Not surprisingly, CTE remains the biggest stumbling block in the NFL concussion lawsuit settlement. It is the signature injury of football but the settlement is a model of unfairness. In the settlement, those individuals with CTE who die after April 22, 2015 get no compensation. Those who died with the diagnosis of CTE before April 22, 2015 will receive up to $4 million.
You do not have to be a great prognosticator to know that CTE will become a health issue for thousands of football players after their playing days are finished. Where is the justice in this settlement? How can the door be slammed on the post-April 2015 CTE sufferers?

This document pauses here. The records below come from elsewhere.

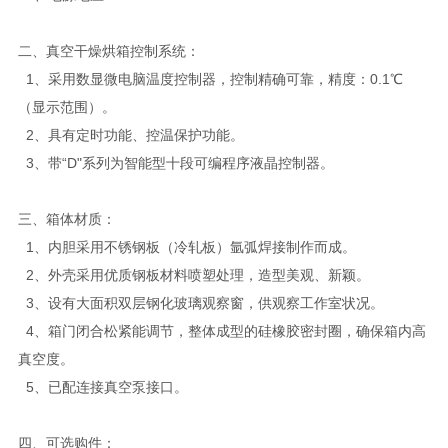
二、真空干燥烘箱控制系统：
1、采用数显微电脑温度控制器，控制精确可靠，精度：0.1℃
（显示范围）。
2、具有定时功能、控温保护功能。
3、带“D"系列为智能型十段可编程序液晶控制器。
三、箱体材质：
1、内胆采用不锈钢板（冷轧板）氩弧焊接制作而成。
2、外壳采用优质钢板材料喷塑处理，造型美观、新颖。
3、设有大面积双层钢化玻璃观察窗，供观察工作室状况。
4、箱门闭合松紧能调节，整体成型的硅橡胶密封圈，确保箱内高
真空度。
5、已配连接真空泵接口。
四、可选购件：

The case is not yet over though. While the Third Circuit Court of Appeals approved the settlement agreement, objectors to the settlement filed a petition asking the U.S. Supreme Court to take up the case and address deficiencies.
It is admittedly a long shot this will happen. Every year 7000 to 8000 petitions for a writ of certiorari are filed and the Court grants less than 80 of them. Four justices must agree to hear the case.
The Court is left in a tough spot. The settlement does significantly help some players who are absolutely deserving. At the same time, so many equally deserving are left out. Maybe it is adult to recognize unfairness in life but is this the best that can be done?
Whether it is brain injuries or domestic violence, football can do so much better. Football should not require the sidelining of conscience.
I know of the agreement, but not much about it. Is there anything in it that requires the NFL to expend a significant amount towards research into better dx, treatment and prevention?
On one hand, I can understand and agree that closing the window at 2015 is unfair. But, on the other, given the nature of the game – other than kickers who don’t get tacked (punt kickers?? …. I really don’t know all the player titles)- pretty much every other player in the League is a likely candidate for concussion related illnesses. How do you underwrite something like that? Where do you draw the line? Have only those players who commit suicide, or who act violently prior to their death be autopsied and pay out on any found to have evidence for CTE?
The key has to be in preventing the concussion in the first place. We have to make it less important for the player to save face and keep getting play time than it is for him to take care of his health. We need coaches who care more about their players as human beings than as means to an end. And owners who recognize they have responsibility to the people who work for them. That just as business owners should not have their employees work in a toxic environment to make a higher profit margin, neither should they put their employees lives at risk just to make a buck.